Em sua edição de ontem, o jornal The Washington Post afirmou que autoridades norte-americanas e especialistas independentes concluíram que a Coreia do Norte deu passos incomuns para ocultar detalhes da arma nuclear testada em fevereiro. Duas análises da detonação de 12 de fevereiro confirmam que os efeitos da explosão foram excepcionalmente contidos, com poucos traços radioativos liberados na atmosfera. Um provável indicativo de mudança do projeto da bomba atômica, com o uso de urânio altamente enriquecido em seu núcleo.
Palavra de especialista
Histórico de provocações
Steven Weber - professor da Universidade da Califórnia-Berkeley
Os norte-coreanos têm um histórico de provocar a Coreia do Sul, inclusive com ataques mortíferos contra alvos menores. A melhor forma de pensarmos sobre o atual panorama na Península Coreana é visualizarmos uma competição de tomada de riscos. Pyongyang tenta levantar o perigo de uma guerra, a fim de aumentar o seu poder de barganha. Trata-se de um jogo perigoso, que funcionou para os norte-coreanos no passado. Os Estados Unidos farão tudo o que puderem para melhorar sua capacidade de defesa na região, enquanto tentam se abster de realizar manobras que possam ser consideradas agressivas e provocadoras, por parte da Coreia do Norte.

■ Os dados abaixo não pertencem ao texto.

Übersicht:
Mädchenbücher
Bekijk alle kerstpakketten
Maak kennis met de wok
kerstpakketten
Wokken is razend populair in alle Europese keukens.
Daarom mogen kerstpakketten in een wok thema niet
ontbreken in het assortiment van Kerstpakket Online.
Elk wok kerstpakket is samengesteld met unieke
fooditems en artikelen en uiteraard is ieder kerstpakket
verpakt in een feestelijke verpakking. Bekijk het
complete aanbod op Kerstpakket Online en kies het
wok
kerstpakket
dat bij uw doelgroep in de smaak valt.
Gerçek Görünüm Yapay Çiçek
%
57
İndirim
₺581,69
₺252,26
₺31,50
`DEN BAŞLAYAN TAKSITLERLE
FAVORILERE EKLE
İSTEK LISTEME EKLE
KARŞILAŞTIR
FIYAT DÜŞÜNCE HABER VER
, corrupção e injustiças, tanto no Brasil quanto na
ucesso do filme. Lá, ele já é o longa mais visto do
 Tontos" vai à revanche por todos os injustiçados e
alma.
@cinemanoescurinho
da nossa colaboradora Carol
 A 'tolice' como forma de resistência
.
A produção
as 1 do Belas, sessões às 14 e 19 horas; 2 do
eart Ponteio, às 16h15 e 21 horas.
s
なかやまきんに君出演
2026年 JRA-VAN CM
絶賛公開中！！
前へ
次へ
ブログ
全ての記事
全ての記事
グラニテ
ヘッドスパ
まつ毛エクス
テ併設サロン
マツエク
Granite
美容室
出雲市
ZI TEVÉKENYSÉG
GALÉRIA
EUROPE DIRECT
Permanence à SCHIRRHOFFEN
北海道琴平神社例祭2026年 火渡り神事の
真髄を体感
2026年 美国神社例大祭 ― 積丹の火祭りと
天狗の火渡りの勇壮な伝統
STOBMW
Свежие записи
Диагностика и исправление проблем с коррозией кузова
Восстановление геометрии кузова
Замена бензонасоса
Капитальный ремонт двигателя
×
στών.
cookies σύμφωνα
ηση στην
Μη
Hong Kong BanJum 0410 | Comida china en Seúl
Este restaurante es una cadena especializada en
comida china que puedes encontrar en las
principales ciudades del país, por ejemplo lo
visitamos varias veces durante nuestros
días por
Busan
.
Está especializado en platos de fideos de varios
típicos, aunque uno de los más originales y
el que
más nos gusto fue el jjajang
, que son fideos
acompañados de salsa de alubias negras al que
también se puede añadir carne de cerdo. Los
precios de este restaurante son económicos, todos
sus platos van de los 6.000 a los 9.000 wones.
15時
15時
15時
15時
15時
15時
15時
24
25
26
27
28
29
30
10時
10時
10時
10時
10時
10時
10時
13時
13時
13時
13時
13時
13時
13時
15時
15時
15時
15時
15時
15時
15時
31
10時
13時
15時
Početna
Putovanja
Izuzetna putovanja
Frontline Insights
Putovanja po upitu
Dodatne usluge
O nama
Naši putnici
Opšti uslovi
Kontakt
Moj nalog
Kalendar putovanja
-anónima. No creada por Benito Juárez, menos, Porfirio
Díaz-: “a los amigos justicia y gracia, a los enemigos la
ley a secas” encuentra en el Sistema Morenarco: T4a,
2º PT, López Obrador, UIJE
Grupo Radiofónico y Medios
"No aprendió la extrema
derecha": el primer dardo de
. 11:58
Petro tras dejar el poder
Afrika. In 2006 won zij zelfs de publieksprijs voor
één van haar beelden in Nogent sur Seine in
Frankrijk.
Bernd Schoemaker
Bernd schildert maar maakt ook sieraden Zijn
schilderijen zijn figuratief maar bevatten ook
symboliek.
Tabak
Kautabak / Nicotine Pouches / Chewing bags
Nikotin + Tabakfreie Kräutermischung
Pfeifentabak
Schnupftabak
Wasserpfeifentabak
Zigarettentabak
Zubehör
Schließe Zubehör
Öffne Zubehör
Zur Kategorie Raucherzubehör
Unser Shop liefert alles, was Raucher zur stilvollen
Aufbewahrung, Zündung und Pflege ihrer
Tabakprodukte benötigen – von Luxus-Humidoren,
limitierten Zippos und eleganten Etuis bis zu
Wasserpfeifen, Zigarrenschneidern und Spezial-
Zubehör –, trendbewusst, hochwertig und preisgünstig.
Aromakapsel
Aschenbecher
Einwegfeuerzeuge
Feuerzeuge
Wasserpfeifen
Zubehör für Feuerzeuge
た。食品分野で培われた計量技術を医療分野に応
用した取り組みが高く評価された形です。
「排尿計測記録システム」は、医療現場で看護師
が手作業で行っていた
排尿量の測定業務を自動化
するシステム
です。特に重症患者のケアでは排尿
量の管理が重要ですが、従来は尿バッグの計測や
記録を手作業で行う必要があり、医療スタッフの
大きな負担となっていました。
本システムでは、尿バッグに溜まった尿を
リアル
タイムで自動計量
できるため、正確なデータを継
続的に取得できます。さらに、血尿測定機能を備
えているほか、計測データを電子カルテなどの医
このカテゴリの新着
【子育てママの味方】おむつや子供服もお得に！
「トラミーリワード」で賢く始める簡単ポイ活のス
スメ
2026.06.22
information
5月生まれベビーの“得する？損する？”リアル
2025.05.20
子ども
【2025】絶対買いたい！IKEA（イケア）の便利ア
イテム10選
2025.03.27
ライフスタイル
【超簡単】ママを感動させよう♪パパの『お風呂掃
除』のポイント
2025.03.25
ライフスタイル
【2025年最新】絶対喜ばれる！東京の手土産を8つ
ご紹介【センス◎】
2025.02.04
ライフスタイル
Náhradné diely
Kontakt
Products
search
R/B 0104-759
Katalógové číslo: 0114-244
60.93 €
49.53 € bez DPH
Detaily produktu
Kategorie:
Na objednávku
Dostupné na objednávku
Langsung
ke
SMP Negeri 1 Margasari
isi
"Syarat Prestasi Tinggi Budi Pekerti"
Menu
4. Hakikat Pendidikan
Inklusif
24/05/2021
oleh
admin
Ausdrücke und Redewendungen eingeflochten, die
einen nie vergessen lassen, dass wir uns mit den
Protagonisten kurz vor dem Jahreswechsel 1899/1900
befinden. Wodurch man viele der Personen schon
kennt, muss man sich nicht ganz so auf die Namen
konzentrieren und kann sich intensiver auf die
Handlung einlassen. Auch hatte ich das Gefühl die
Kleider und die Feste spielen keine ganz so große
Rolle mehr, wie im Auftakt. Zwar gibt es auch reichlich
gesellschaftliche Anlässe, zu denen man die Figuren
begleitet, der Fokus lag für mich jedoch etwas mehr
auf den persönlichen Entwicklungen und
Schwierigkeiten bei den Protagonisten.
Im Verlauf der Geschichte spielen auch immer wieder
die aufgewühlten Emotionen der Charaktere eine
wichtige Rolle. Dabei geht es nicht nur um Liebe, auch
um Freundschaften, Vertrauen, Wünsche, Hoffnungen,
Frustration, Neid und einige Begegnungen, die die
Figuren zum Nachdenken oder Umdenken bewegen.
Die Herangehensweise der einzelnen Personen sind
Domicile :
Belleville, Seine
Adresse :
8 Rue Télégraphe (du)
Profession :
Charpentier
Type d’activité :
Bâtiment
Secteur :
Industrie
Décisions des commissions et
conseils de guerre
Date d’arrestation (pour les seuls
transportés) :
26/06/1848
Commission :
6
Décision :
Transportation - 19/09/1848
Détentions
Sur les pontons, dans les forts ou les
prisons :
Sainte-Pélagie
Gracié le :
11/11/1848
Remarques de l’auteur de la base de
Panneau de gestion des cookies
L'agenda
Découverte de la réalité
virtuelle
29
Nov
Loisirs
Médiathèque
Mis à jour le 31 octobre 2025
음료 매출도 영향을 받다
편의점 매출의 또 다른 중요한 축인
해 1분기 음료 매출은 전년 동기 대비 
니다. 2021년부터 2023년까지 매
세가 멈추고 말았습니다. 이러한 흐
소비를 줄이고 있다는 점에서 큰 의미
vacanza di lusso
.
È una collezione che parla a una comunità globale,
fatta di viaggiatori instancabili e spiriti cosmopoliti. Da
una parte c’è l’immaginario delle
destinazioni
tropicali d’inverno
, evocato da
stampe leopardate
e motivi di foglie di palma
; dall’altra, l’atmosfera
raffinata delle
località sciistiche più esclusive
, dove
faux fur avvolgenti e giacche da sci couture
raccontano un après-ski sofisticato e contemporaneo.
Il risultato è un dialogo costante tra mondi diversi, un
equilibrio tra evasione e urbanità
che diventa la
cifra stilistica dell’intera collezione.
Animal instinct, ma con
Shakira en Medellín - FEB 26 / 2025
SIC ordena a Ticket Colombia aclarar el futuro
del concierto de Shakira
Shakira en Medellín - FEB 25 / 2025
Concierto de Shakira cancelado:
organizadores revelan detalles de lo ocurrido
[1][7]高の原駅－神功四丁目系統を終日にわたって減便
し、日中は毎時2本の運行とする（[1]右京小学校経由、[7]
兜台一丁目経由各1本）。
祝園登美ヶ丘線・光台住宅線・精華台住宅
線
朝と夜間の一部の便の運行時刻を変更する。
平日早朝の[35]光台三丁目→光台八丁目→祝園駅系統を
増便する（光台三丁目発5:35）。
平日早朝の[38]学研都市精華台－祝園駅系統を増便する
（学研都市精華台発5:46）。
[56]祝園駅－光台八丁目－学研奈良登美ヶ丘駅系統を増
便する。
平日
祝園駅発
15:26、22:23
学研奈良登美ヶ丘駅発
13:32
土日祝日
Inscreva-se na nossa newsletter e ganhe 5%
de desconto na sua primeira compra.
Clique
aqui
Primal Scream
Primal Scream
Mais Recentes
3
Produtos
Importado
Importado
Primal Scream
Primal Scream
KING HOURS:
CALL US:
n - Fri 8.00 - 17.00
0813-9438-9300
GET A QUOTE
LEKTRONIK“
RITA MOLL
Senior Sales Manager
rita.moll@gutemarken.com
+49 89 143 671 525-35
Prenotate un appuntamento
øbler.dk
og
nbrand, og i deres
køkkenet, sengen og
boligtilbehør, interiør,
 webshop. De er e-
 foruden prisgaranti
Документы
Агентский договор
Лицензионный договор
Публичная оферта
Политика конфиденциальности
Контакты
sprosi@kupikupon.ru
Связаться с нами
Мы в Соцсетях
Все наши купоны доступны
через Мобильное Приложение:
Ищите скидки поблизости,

Uma situação muito perigosa
Charles K. Armstrong - diretor do Centro para Estudos Coreanos da Columbia University
Não acho que a Coreia da Norte deliberadamente tentará provocar o Sul. No entanto, ela podem responder ao que vê como uma provocação — exercícios militares sul-coreanos no mar, por exemplo — com algum tipo de ataque em pequena escala. Isso é o que a Coreia do Norte fez em novembro de 2010, quando bombardeou uma ilha sul-coreana. Infelizmente, o que cada lado vê como dissuasão é visto pelo outro lado como provocação. Permanecemos em uma situação muito tensa e perigosa. A Coreia do Sul adotou, desde ontem, um novo nível de retórica. Em parte,
é uma tentativa da presidente Park Geun-hye de mostrar que
ela é uma líder forte e que se levantará contra as ameaças norte-coreanas.